In English language, time is mostly related to length. We say ‘how long have you lived there?’, ‘long time no see!’, ‘let’s take a short break’ and etc. When to refer to time, we imagine a line of point A and B, and the development of time is the line between the two points. The longer the line becomes, the more we perceive the time.
In Spanish language, time is mostly related to volume. The common expressions go: ‘cuánto tiempo has vivido allá(how much time have you lived there)’, ‘qué mucho tiempo sin verte(how much time we haven’t seen each other!), ‘tomemos una pequeña pausa(let’s take a small break)’ and etc. When to refer to time, we imagine a box that is being filled, and the development of time is the quantity that fills the box. The more quantity the box fills, the more we perceive the time.
In Korean language, time is mostly related to velocity. As modern Korean culture is known as ‘pali pali(빨리 빨리)’ culture, of which literal meaning is ‘quicker and faster’, Korean language speakers happen to perceive time with its velocity. ‘우리 안 본지가 벌써 그렇게 됐나?(it’s been already such that we haven’t seen each other?)’, ‘잠깐 쉴까요?(let’s take a quick break)’, ‘이번 휴가도 순식간에 지나가네(this vacation passes as an eye blink)’ and etc. When to refer to time, we imagine a spinning clock whose hands are running. The faster the hands run, the more we perceive the time.

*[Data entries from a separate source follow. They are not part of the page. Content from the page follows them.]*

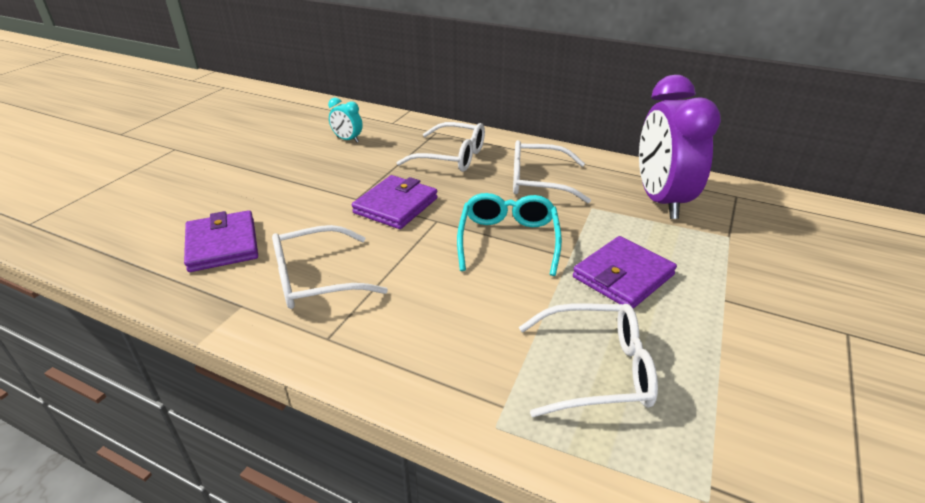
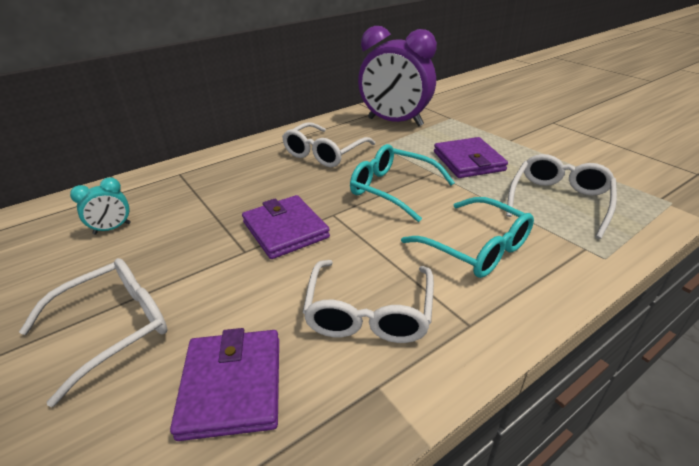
camera: 60 degrees left, 0 degrees up
purple wallet [184,210,258,272] -> purple wallet turned 75 degrees clockwise [170,328,279,441]
white glasses [396,122,485,172] -> white glasses moved to [19,258,167,407]
none -> turquoise glasses [401,197,534,278]

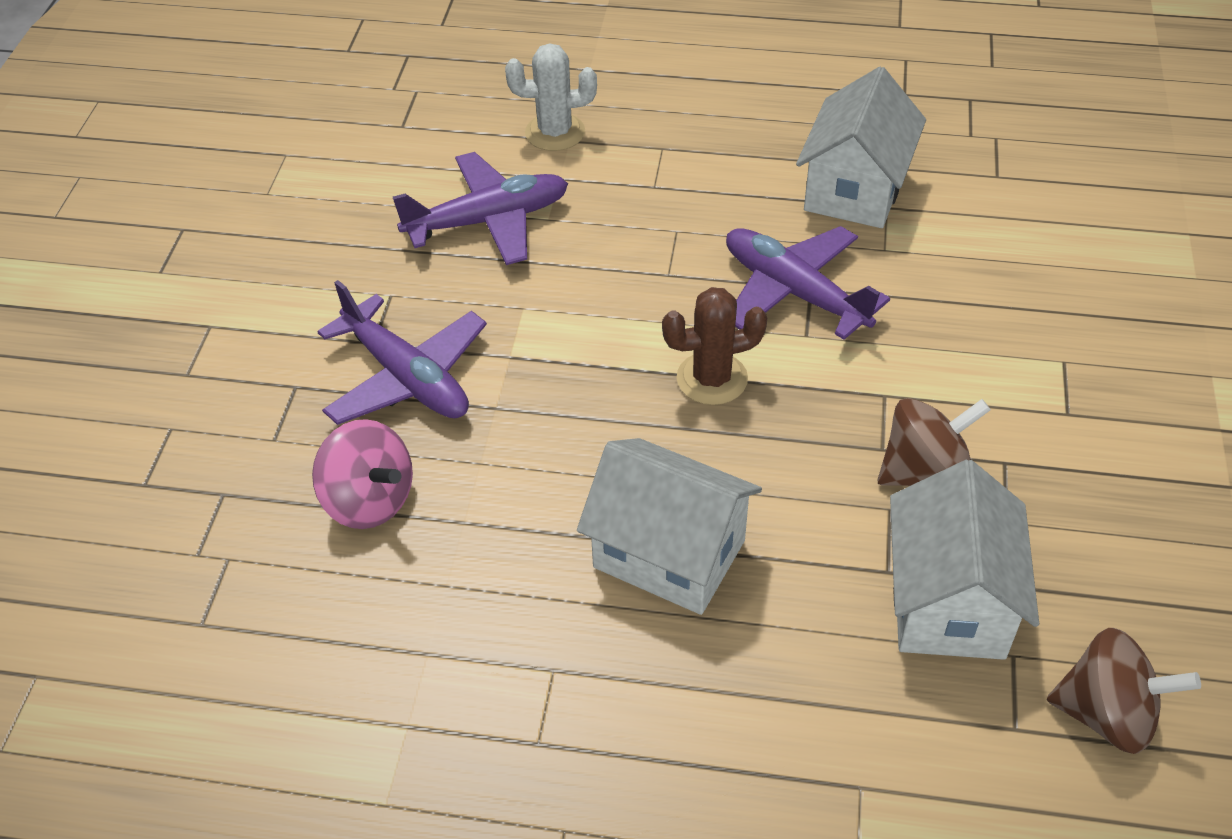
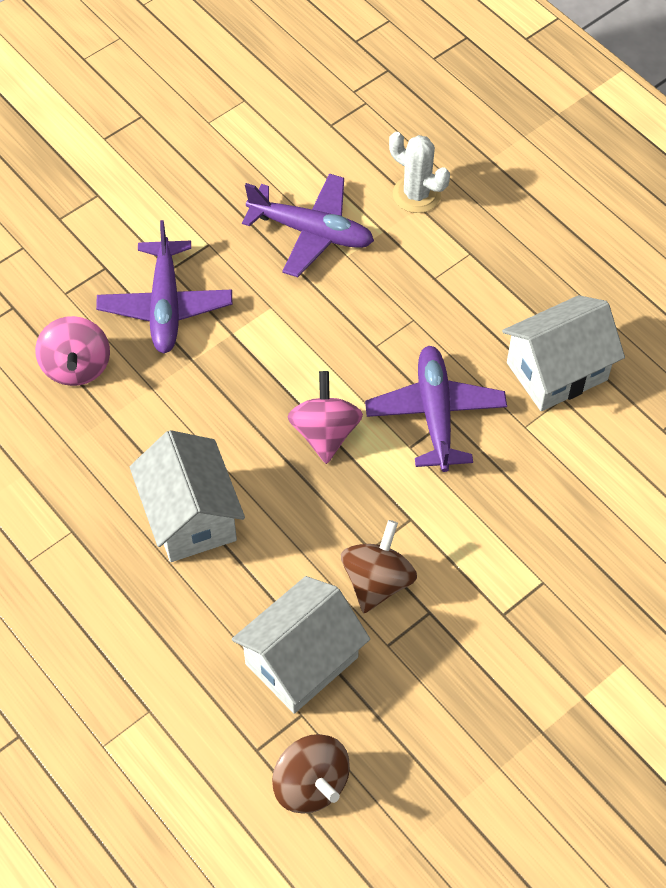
camera: 40 degrees right, 10 degrees up
brown cactus [662,287,767,405] -> pink spinning top [287,371,363,464]
brown spinning top [878,398,991,486] -> brown spinning top turned 90 degrees counterclockwise [341,520,417,613]

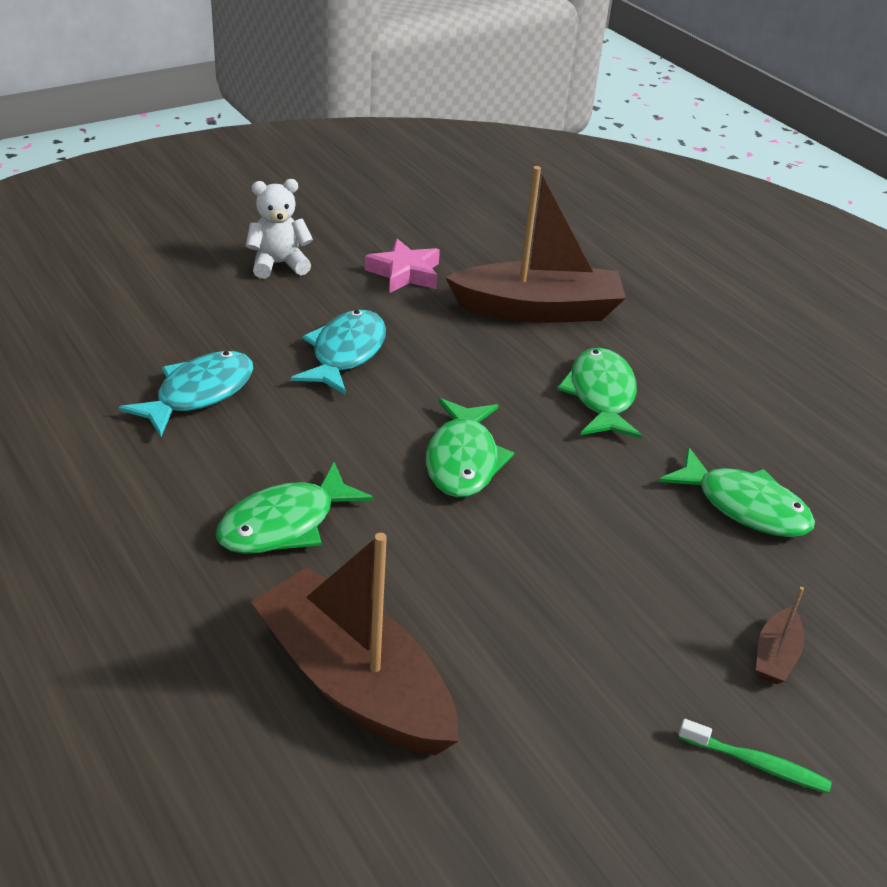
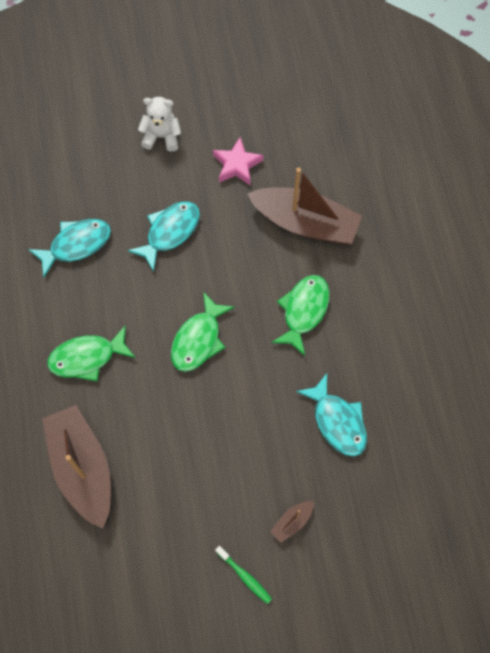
camera: 25 degrees right, 30 degrees up
green fish [658,447,815,537] -> turquoise fish [296,373,367,456]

I exemplified those three languages above, since those are three languages that I dominate even in thoughts and dreams. As so, I realised that how I perceive time is different than that of other monolinguals. This gives a flexibility on thinking, permitting myself going back and forth different languages effortlessly and unconsciously with different dimensions of time. But at the same time, it gives me blurred answer when one asks; how long have you lived in Argentina? I answer; An instance? I feel like I arrived to Buenos Aires yesterday. Yes, it happens when a English monolingual asks me with the concept of time in length, and my answer is with the concept of time in velocity, for example.
It is still getting more interesting to think in Chinese language, so far as I’ve perceived, there is no time concept in the very language. In Chinese language, people say ‘明天下雨(it rain tomorrow)’, instead of saying ‘it will rain tomorrow(or it rains tomorrow)’ as in English form. They indicate the future with the possibility(会) of action happening, and the past with the termination(了) of action. Unlike other languages there is no conjugation of Chinese verb differentiating by time tension. (I know basic Chinese, but it’s not one of my dominating languages, which I’d like it to be one in near future.)
I thought about these different dimensions of time, and I felt glad and proud that each language is helping me to have different points of view toward time perception; which makes me conclude that each of these languages are important and unique to me. Thanks to these languages, it wouldn’t be arrogant for me to say that I’ve lived much, I’ve lived running quickly and I’ve lived long enough. Even with Chinese language I’d be able to say; I live, no matter how you perceive time differently to mine.
Will there be any comparative literature study in those languages which perceive and form time differently? It would be interesting to read and analyse.
How other languages would perceive time, then?